Oates found Colbert distasteful, and commented on his “idiotic comedy,” calling him foolish, “a man who can’t take a serious affair.” When Foer came to his defense, suggesting that Colbert is a “professional fool,” Oates seemed unmoved. “That right-winged idiot should run for Republican candidate,” Oates said, maintaining her soft, trailing, high-pitched voice. “He would bring more intellect.”

On the topic of vegetarian philosophy, Oates likewise shared her wisdom in the form of an artfully anecdotal narrative involving the quantity of rats’ tails and whiskers that fall into the vats of lard found in meatpacking factories. “The worst part is,” Oates continued, “a man falls in, and then you have humans being all pieced up in it as well,” she turned gravely to the audience. “And all this winds up on your breakfast table.”

Foer illustrated the necessity for a writer to have a willingness to be made a fool of, by using the example of rap legend Kanye West at a concert he attended in Madison Garden a few days earlier. “I thought it would be a cultural experience,” Foer said. “Rap is the most masculine art form, and arguably the most homophobic art form. And when I got there, Kanye West, the world’s biggest rap star, appeared on stage wearing a leather skirt. I was moved by that.” Though Foer admits he “limits his flamboyance to the page,” one of the messages I considered most prominent from that evening is the importance of confidence and of persistence. When one’s career hinges on the public receipt of one’s work of art, courage is a requisite.

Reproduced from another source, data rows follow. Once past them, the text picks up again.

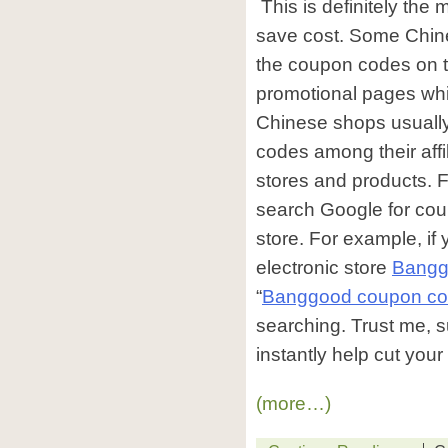
This is definitely the
save cost. Some Chine
the coupon codes on 
promotional pages whil
Chinese shops usuall
codes among their affil
stores and products. 
search Google for cou
store. For example, if
electronic store
Bangg
“
Banggood coupon c
searching. Trust me, su
instantly help cut you
(more…)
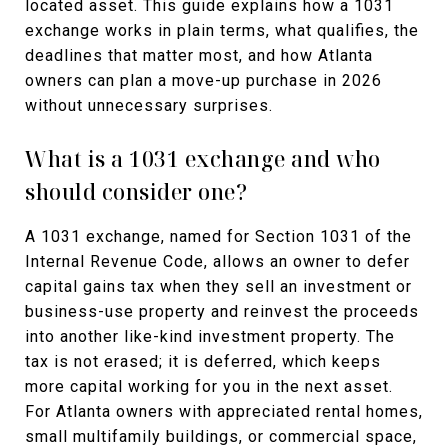
located asset. This guide explains how a 1031
exchange works in plain terms, what qualifies, the
deadlines that matter most, and how Atlanta
owners can plan a move-up purchase in 2026
without unnecessary surprises.
What is a 1031 exchange and who
should consider one?
A 1031 exchange, named for Section 1031 of the
Internal Revenue Code, allows an owner to defer
capital gains tax when they sell an investment or
business-use property and reinvest the proceeds
into another like-kind investment property. The
tax is not erased; it is deferred, which keeps
more capital working for you in the next asset.
For Atlanta owners with appreciated rental homes,
small multifamily buildings, or commercial space,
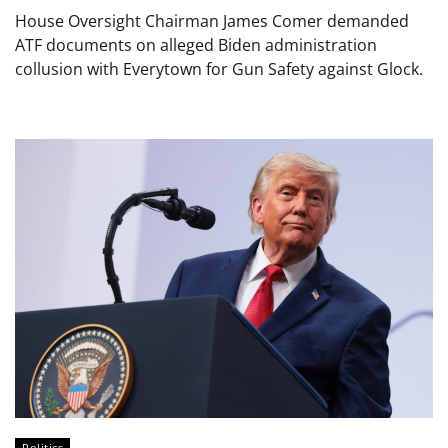
House Oversight Chairman James Comer demanded
ATF documents on alleged Biden administration
collusion with Everytown for Gun Safety against Glock.
Politics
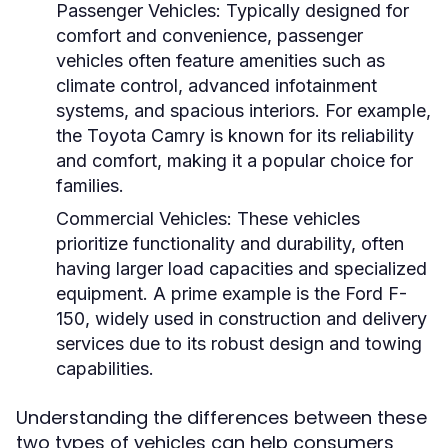
Passenger Vehicles:
Typically designed for
comfort and convenience, passenger
vehicles often feature amenities such as
climate control, advanced infotainment
systems, and spacious interiors. For example,
the Toyota Camry is known for its reliability
and comfort, making it a popular choice for
families.
Commercial Vehicles:
These vehicles
prioritize functionality and durability, often
having larger load capacities and specialized
equipment. A prime example is the Ford F-
150, widely used in construction and delivery
services due to its robust design and towing
capabilities.
Understanding the differences between these
two types of vehicles can help consumers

“I have this constant wondering,” confessed Foer, “if I’m wasting my time.” He described a New York City café where he often goes to write, outside of which usually sits a homeless man. He discussed an internal conflict precipitated by the man over whether his energy was going to the right place, if really he should be out in the world helping others. “Instead I spend my time filling papers. Or worse, cutting them out.” When Oates proposed that he use his proceeds to donate to the disadvantaged, Foer laughed. “Being a writer is not the best job if your interest is ultimately to become a philanthropist.”

But Oates, a veteran in the field of writing, dismissed Foer’s speculation. “People write to expand the human spirit,” said Oates. “When people write they are communicating with other people, they are writing to affect other people.”

Together Foer and Oates contemplated art. While two pioneers in creativity themselves, neither lacked respect of, or for that matter, familiarity with the classics or contemporaries. They discussed the merits of Kafka’s “extremely neurotic imagination,” and Peter Singer, whose works are now so commonly assigned that they have become a “rite of passage, like the next generation’s J.D. Salinger.” They pondered the delicate line between art and bullshit as exemplified by a Jackson Pollock painting, the role of the works of Cézanne and of Dickinson, the fashion statements of Kanye West and Jay-Z. They considered the difficulties involved in writing about love, the embarrassment that Foer feels when he rereads his sentimental scenes, the timelessness of “Old Truths.”

I, in the back of the darkened balcony of McCosh 50, watched the pair of storytellers seated on the center of the stage, laughing, reminiscing, flipping through the pages of a hard copy of Foer’s latest novel. Along with the audience of hundreds, I chuckled at the deadpan humor the two built off one another. I marveled at their musings on art and on life and on the purpose of writing, a purpose Foer feels the ceaseless need to justify.

So when are you a writer? Maybe after receiving rejections from fourteen publishers and still pressing forward to that lucky fifteenth (in Foer’s case, rendering a bestseller published in twelve different countries, and a major-motion film in which his own character is played by Elijah Wood). Perhaps it is when you are employed as a professor of creative writing by a respected institution. Or when you are invited back to McCosh 50 and, in front of a crowded lecture hall, are asked to divulge everything from your undergraduate eating club activities, to the merits of free range. When hungry students, aspiring writers, and avid readers, sit in the audience, feeding on your every word. According to Foer, it is whenever you call yourself one. And you’re not one until you do.